Es trascendental que la familia acompañe y rece junto al enfermo. La cercanía de la muerte es momento privilegiado para la oración y la plegaria en sus diversas formas. Los cercanos pueden hacerse eco de los sentimientos del moribundo a través de las palabras recogidas de los salmos: «Dios mío, socórreme; mi suerte está en tu mano. Tú eres mi refugio y consuelo; a tus manos, Señor, encomiendo mi vida». El sentirse mecido por esas manos amorosas abre un boquete en el muro de la muerte, confiando en que del otro lado seremos acogidos y puestos a salvo. Así me lo confesaba la esposa de un recién fallecido: «En los últimos meses de su enfermedad me enseñó la importancia de la aceptación, la entrega y la confianza para ser trascendidos. Cuando partió, de momento deseé seguir cediendo al dolor lacerante de mi corazón; mas superé la tentación de dejarme arrastrar por él, pensando en mis hijos, que me necesitaban; me ganó la confianza en Dios, que me seguiría sosteniendo».

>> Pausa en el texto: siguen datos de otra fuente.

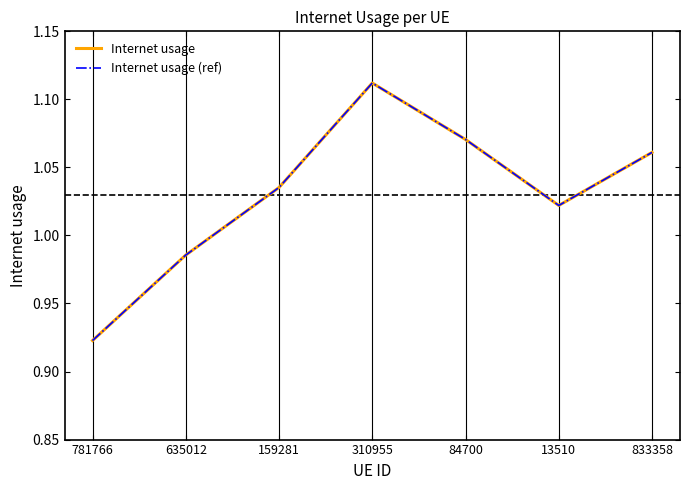

Which has a higher value, 13510 or 310955?

310955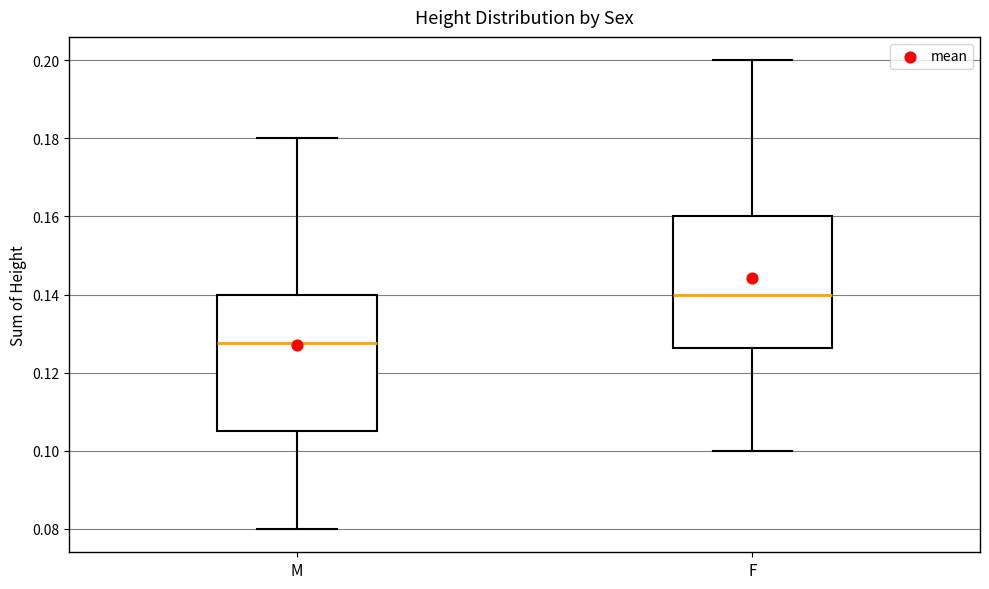

Reading left to right, read every box against the y-axis: the position of its median line, the range the box covers, and the ends of its whiskers. The values are not printed on the chart, so give them approximately, as read against the axis.

M: median 0.128, box 0.106 to 0.140, whiskers 0.080 to 0.180
F: median 0.140, box 0.126 to 0.160, whiskers 0.100 to 0.200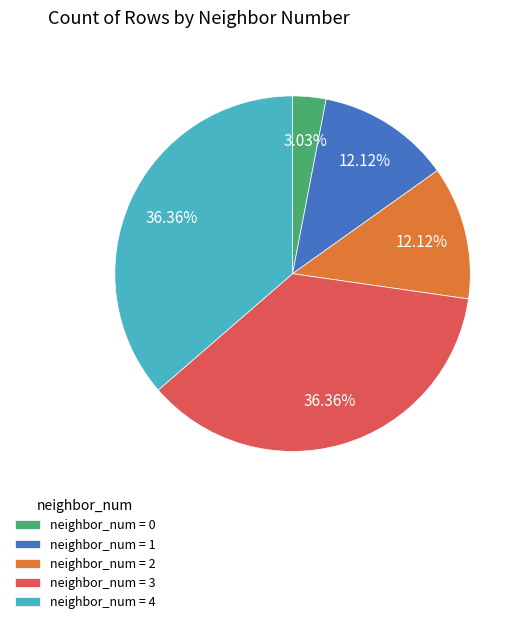

Is neighbor_num = 1 the majority of the pie?

No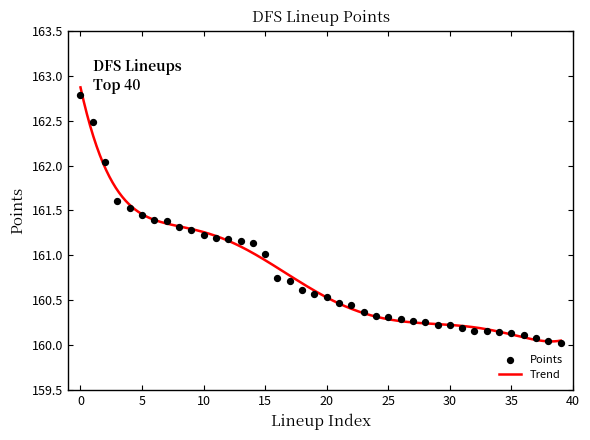

Between 8 and 7, which is larger?

7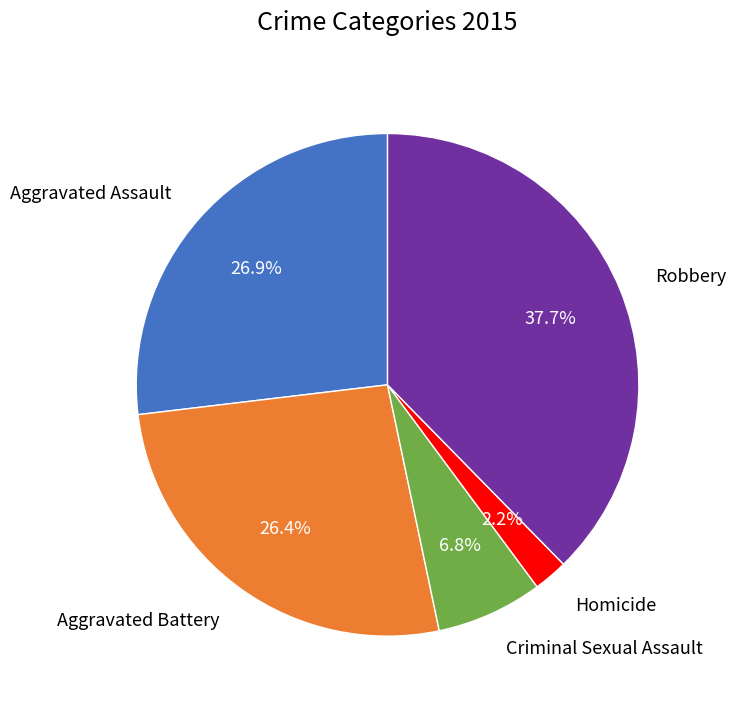

To the nearest percent, what is the difference between the Criminal Sexual Assault and Homicide slice percentages?

5%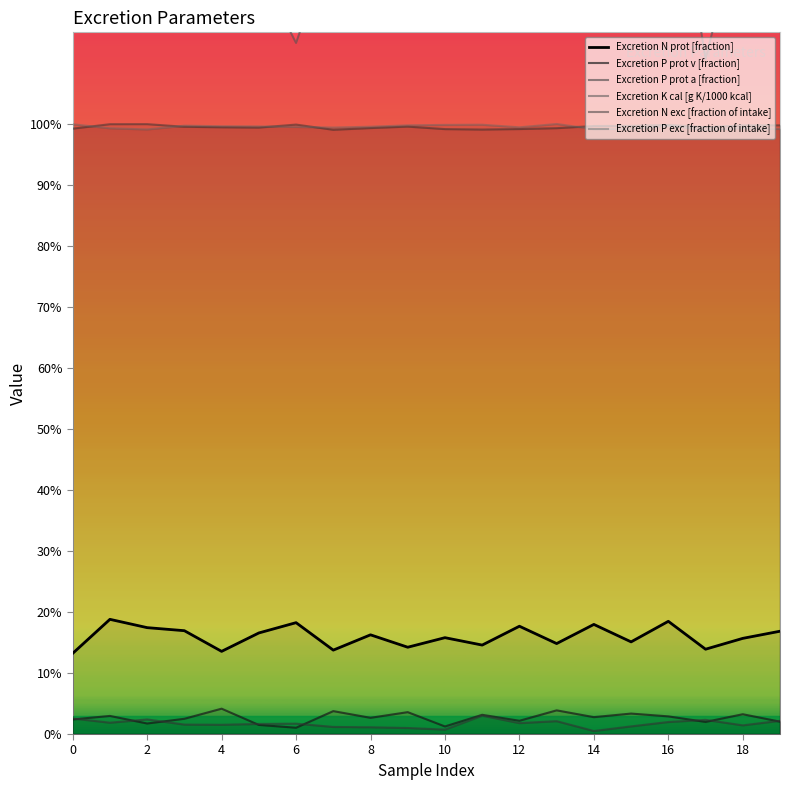

What is the lowest value of the Excretion N prot [fraction] series?

0.1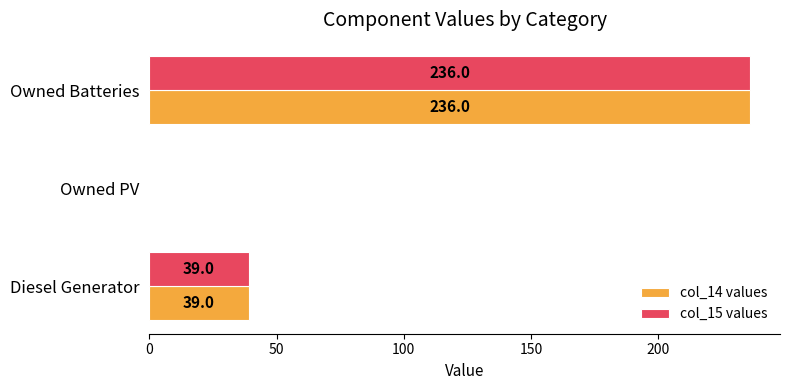

What is the average value of the col_15 values series?

91.7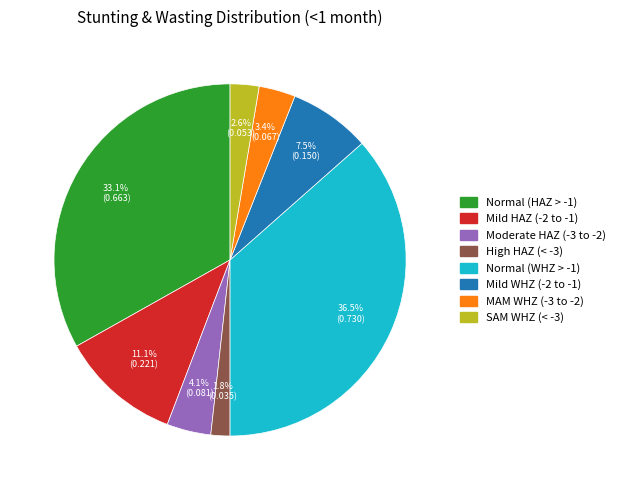

Is there a majority slice in this chart?

No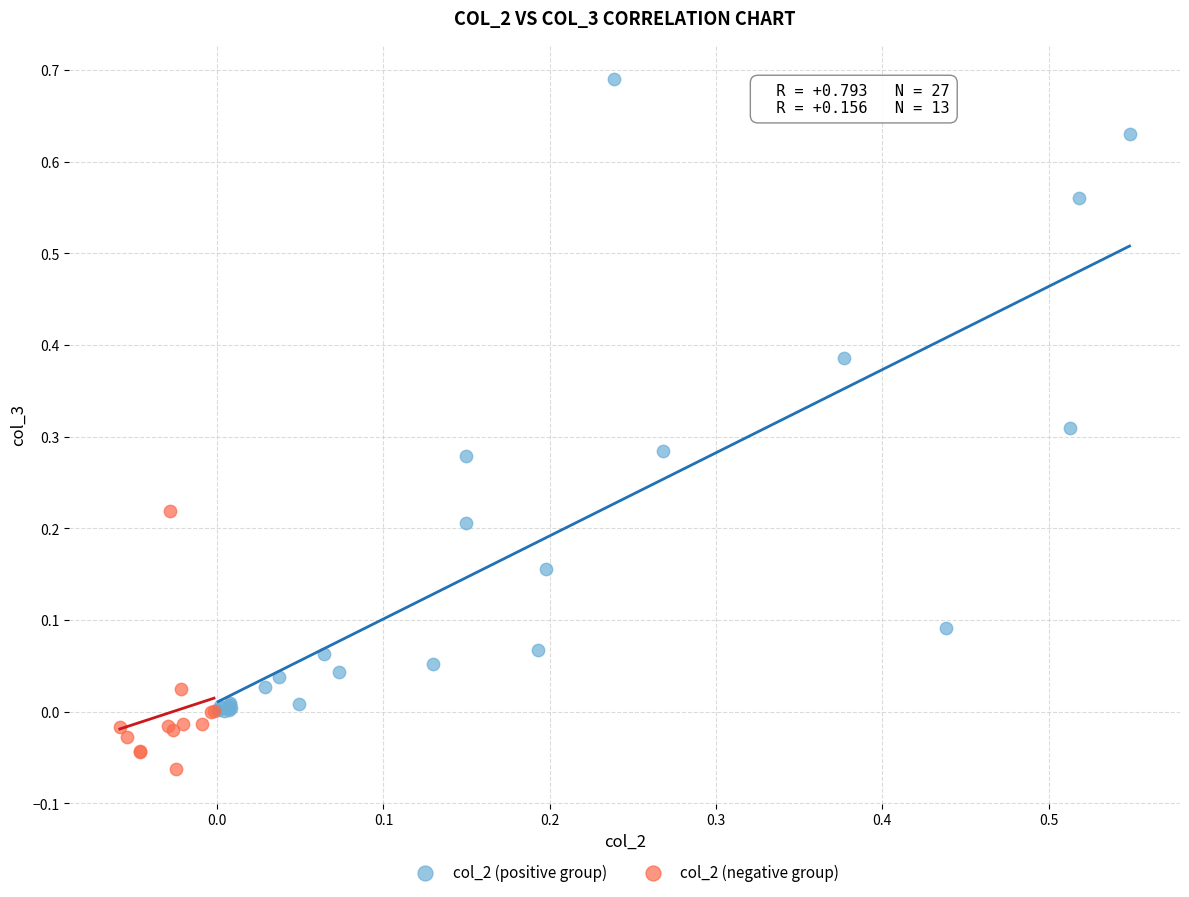

Which series has the largest Y range (max minus min)?

col_2 (positive group)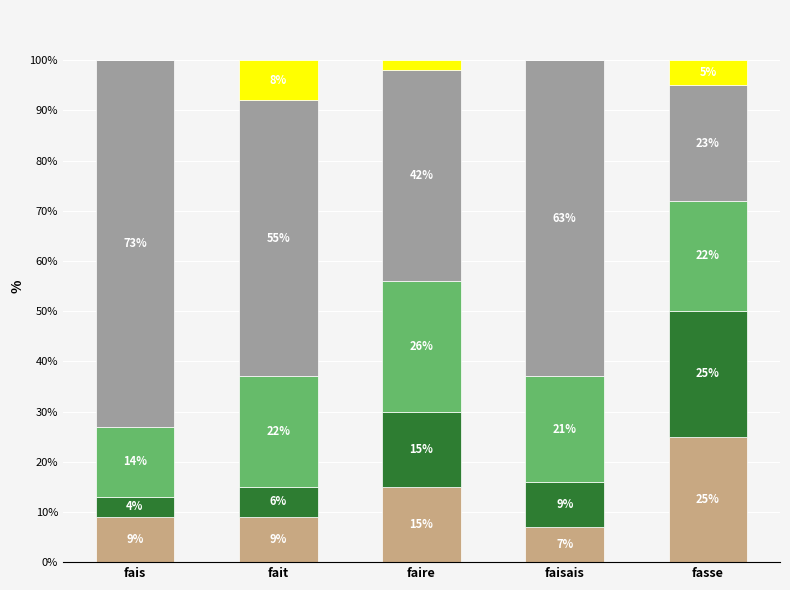

What is the total value across all series at fasse?

100.0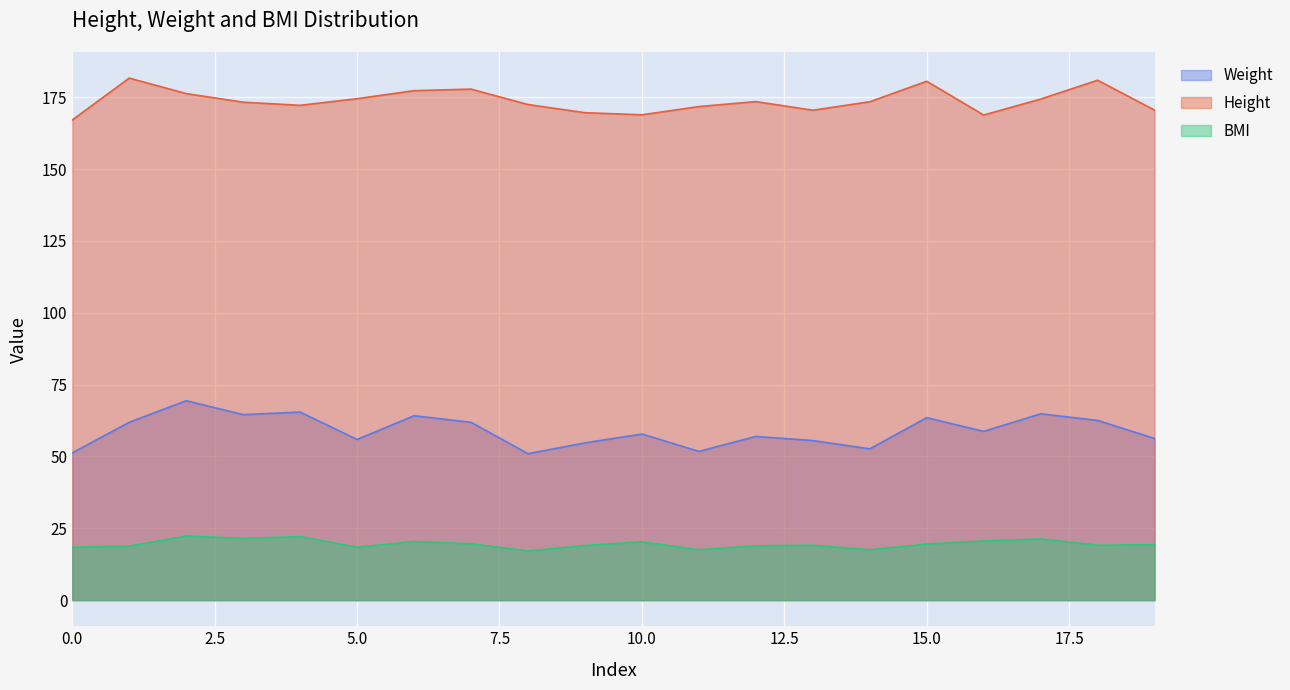

At how many categories does at least one series exceed 174?

8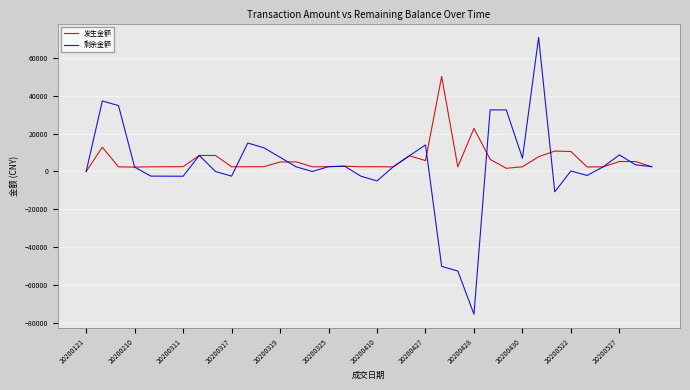

Does the chart have visible grid lines?

Yes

No hay que mentir al enfermo sobre su situación. Le sostiene estar calladamente junto a él, invocar a Dios para ayudarle a pasar la frontera, asegurarle que hay quien le espera amorosamente desde el otro lado, que encontrará la puerta abierta a la eternidad. No intentar retenerlo, darle permiso para irse en paz.
Para estar cerca de estas situaciones es importante dar relieve y tiempo a la pastoral de enfermos: cuando se les ha visitado con asiduidad, es más fácil acompañar las diversas encrucijadas por las que atraviesan los enfermos y sus acompañantes o familiares.
Se pueden destacar algunos momentos privilegiados y aspectos importantes que hay que tener en cuenta en esta etapa.
Ante la incertidumbre
Cuando un miembro de la familia lleva tiempo sintiéndose mal, con un deterioro progresivo, con dolores agudos y va a entrar en la fase de diversas pruebas médicas, todos entran en un período de desconcierto, de súplicas a Dios: «Que no sea grave».
Me encuentro con Jorge, que vive una de esas etapas por los problemas de salud e incertidumbre por la situación de su esposa; está lleno de temores y espera una palabra de ánimo y consuelo. Le animo a irse el fin de semana con la esposa y los hijos a la casa que tienen en el pueblo, donde encuentran momentos de sosiego y paz. Le comento la escena de la transfiguración de Jesús (Mt 17,1-9). Acompañado de sus discípulos, sube camino de Jerusalén; les va diciendo que le espera una situación tremenda: le van a detener, a juzgar y a condenar a muerte. Ellos le acompañan cabizbajos, sin comprender cómo le puede sobrevenir eso. Para darles un respiro, les pide que le acompañen a subir al monte para rezar. Allí, la luz de Dios le explota dentro y Jesús queda transfigurado, nimbado por una luz más fuerte que el sol que reverbera en la montaña. Está acompañado por Moisés y Elías, los grandes profetas de Israel, que comentan su próxima pasión. Los discípulos escuchan la voz de Dios, que proclama a Jesús como «el Hijo predilecto», de quien se pueden fiar. Los discípulos quedan obnubilados por la visión y tan felices que quieren acampar allí para siempre. Al rato, pasada la visión, Jesús les invita a bajar de nuevo para continuar el camino.